*** out of ****
Rated PG-13 (for supernatural action, some crude humor, and language)
Released: July 15, 2016
Runtime: 116 minutes
Director: Paul Feig
Starring: Melissa McCarthy, Kristen Wiig, Kate McKinnon, Leslie Jones, Chris Hemsworth, Charles Dance, Michael Kenneth Williams
The 2016 version of Ghostbusters unleashes exactly the kind of fun that people go to the movies for. Estrogen ghostbustin’ will definitely make you feel good.
Working like the comedy equivalent of J.J. Abrams, director Paul Feig (Bridesmaids, Spy) displays the right instincts to perfectly calibrate a franchise reboot. While modernized in the best kinds of ways, one of the great things about how Feig has reimagined this comedy classic is that he’s done it in the clever-yet-carefree 80s spirit that fueled the original and made it a phenomenon.
The most controversial aspect of this new Ghostbusters has been, surprisingly, the all-female lead cast.
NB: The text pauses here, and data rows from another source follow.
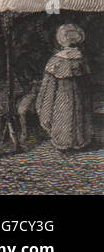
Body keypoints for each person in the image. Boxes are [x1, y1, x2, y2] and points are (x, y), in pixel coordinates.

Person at [35, 22, 93, 154]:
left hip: (61, 96)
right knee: (77, 114)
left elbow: (48, 84)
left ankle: (64, 143)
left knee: (63, 115)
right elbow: (86, 83)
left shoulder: (56, 60)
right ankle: (79, 141)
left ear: (60, 40)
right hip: (79, 96)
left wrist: (44, 101)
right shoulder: (81, 59)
Each of the film’s trailers notched record “thumbs down” levels on YouTube, a disproportionate onslaught of hate that could only be attributed to misogynist trolls targeting the previews en masse. (One of the movie’s early jokes is a meta response to this backlash; whether it was prophetically delivered or picked up as a recent reshoot insert, it was a subtle but warranted dig at internet idiots.)
The sexist pile-on became so ridiculous that many, more reasonable people (a.k.a. those who could acknowledge the solid track record of the creatives involved) began to root for the success of this movie, so much so that some also began to worry, “But what if it ends up not being that good?”, perhaps fearing the need to work extra hard at finding reasons to like and defend it.
Well relax. Enjoying this female Ghostbusters reboot couldn’t come more naturally or easily.
The core concept remains, but then several key elements are ingeniously tweaked (their replacement for the Stay Puft Marshmallow Man, for example, is inspired) and original cast cameos strike just the right chord, all serving as pleasant surprises (look for the poignant memoriam early on to the late Harold Ramis) . From there, this story is fresh, original, and new – and the women have personalities all their own.
At first glance, these four comediennes appear to intentionally resemble the Murray / Aykroyd / Ramis / Hudson archetypes, but fairly quickly we see that they’re different in a lot of ways, and in several respects even complete opposites. Instead of trying to mimic the strengths of the original actors, these actresses embrace and play to their own; Kristen Wiig and her comic anxieties, Melissa McCarthy‘s loveable brashness, Leslie Jones’ high octane but never obnoxious comic swagger, and Kate McKinnon’s unpredictable loopiness (this SNL star is the film’s breakout; people are going to love her).
Similarly, once the script gives us the four ghostbusters, their Echo 1 hearse, and an “us against the doubters” premise, it doesn’t rehash the original for excessive fan service. There’s no forced romance. No Rick Moranis-type goofball. Or to the extent there are those vague parallels, they exist in an ingenious mashup of the hunky doofus secretary played with a silly charm by Chris Hemsworth.
The filmmaking is also top notch (arguably Feig’s most accomplished yet), from its colorful special effects palette to glossy, cinematic visuals. Feig’s Ghostbusters is an action comedy that excels equally at both.
One of the most refreshing things about this movie, particularly in comparison to other modern comedies, is how it’s never desperate for laughs. Feig’s script, with co-writer Katie Dippold, doesn’t assault us with an onslaught of jokes and gags, hoping something will stick. They actually construct a solid plot with nice setups and payoffs, allow the laughs (and scares) to emerge from that, and then layer it all with sweet and affecting character arcs.
The overall tone elicits more consistent smiles than full-on guffaws (though the laughs are definitely there), but it’s so enjoyable to see these women have so much fun that you can’t help but have fun right along with them. Furthermore, the humor arises as much from these characters’ distinct personalities (again, all hail McKinnon) as it does any specific one-liner or punchline, and that endears these women to us. To top it all off, their ability to be total badasses with the proton packs is the best form of mic drop against all the troglodyte pre-release haters.
Delivering a perfect mix of comedy, action, and spectacle, this broad comedy (in the truest sense of the phrase) proves that we don’t have to be afraid of no female Ghostbusters.
(Oh, and stick around to the very end for the post-credits stinger. It’s an intriguing one.)